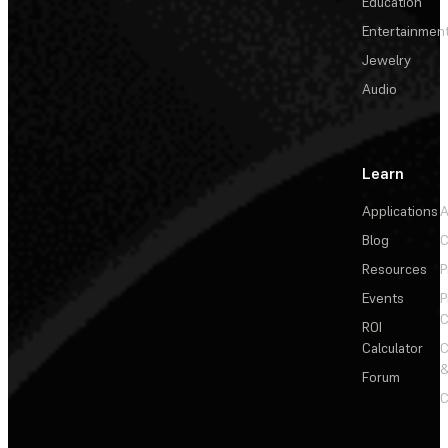
Education
Entertainmen
Jewelry
Audio
Learn
Applications
A
Blog
C
Resources
P
Events
P
C
ROI
Calculator
&
Forum
C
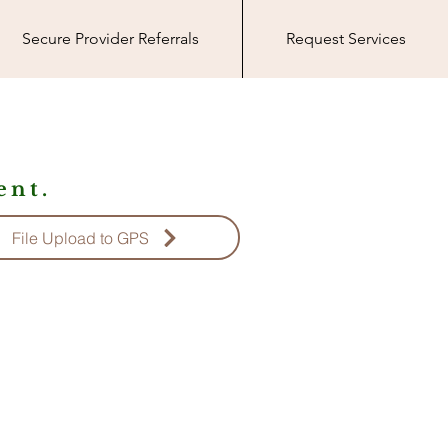
Secure Provider Referrals
Request Services
nt.
File Upload to GPS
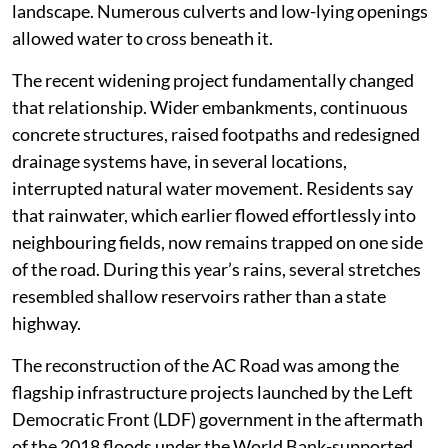
landscape. Numerous culverts and low-lying openings
allowed water to cross beneath it.
The recent widening project fundamentally changed
that relationship. Wider embankments, continuous
concrete structures, raised footpaths and redesigned
drainage systems have, in several locations,
interrupted natural water movement. Residents say
that rainwater, which earlier flowed effortlessly into
neighbouring fields, now remains trapped on one side
of the road. During this year’s rains, several stretches
resembled shallow reservoirs rather than a state
highway.
The reconstruction of the AC Road was among the
flagship infrastructure projects launched by the Left
Democratic Front (LDF) government in the aftermath
of the 2018 floods under the World Bank-supported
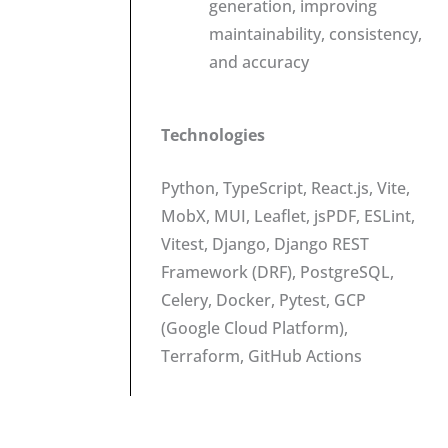
generation, improving
maintainability, consistency,
and accuracy
Technologies
Python, TypeScript, React.js, Vite,
MobX, MUI, Leaflet, jsPDF, ESLint,
Vitest, Django, Django REST
Framework (DRF), PostgreSQL,
Celery, Docker, Pytest, GCP
(Google Cloud Platform),
Terraform, GitHub Actions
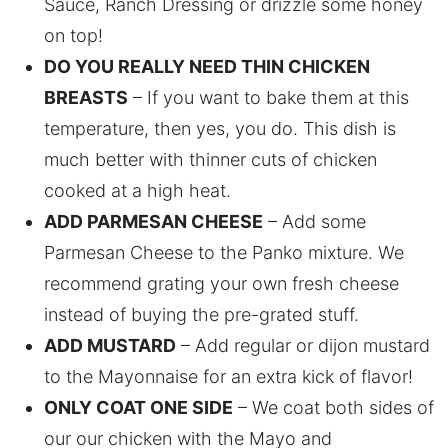
Sauce, Ranch Dressing or drizzle some honey
on top!
DO YOU REALLY NEED THIN CHICKEN
BREASTS
– If you want to bake them at this
temperature, then yes, you do. This dish is
much better with thinner cuts of chicken
cooked at a high heat.
ADD PARMESAN CHEESE
– Add some
Parmesan Cheese to the Panko mixture. We
recommend grating your own fresh cheese
instead of buying the pre-grated stuff.
ADD MUSTARD
– Add regular or dijon mustard
to the Mayonnaise for an extra kick of flavor!
ONLY COAT ONE SIDE
– We coat both sides of
our our chicken with the Mayo and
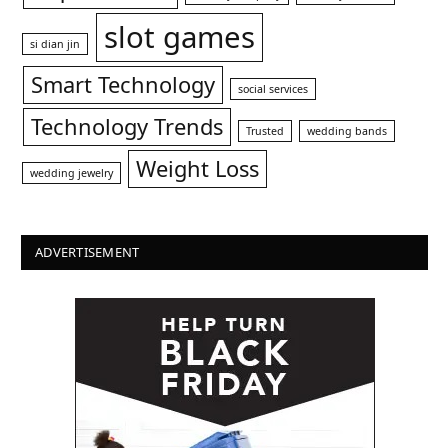
slot games
si dian jin
Smart Technology
social services
Technology Trends
Trusted
wedding bands
Weight Loss
wedding jewelry
ADVERTISEMENT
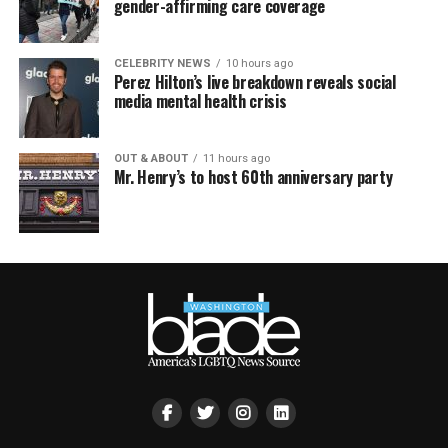
gender-affirming care coverage
CELEBRITY NEWS
10 hours ago
Perez Hilton’s live breakdown reveals social
media mental health crisis
OUT & ABOUT
11 hours ago
Mr. Henry’s to host 60th anniversary party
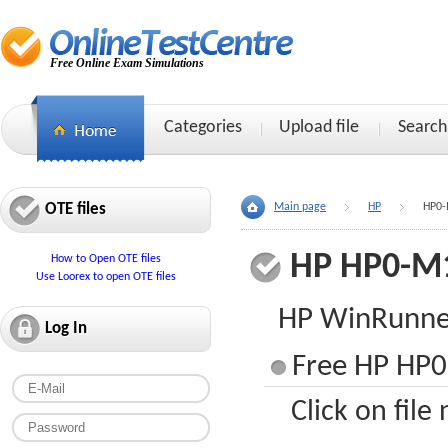
Free Online Exam Simulations
Categories
Upload file
Search
OTE files
Main page
HP
HP0-
HP HP0-M
How to Open OTE files
Use Loorex to open OTE files
HP WinRunner
Log In
Free HP HP0
Click on file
____________
> ASSIGNMENT:
With "several" as the string to find, copy every line of the records that holds it.

> OUTPUT FOR THIS EXERCISE:
drainage systems have, in several locations,
of the road. During this year’s rains, several stretches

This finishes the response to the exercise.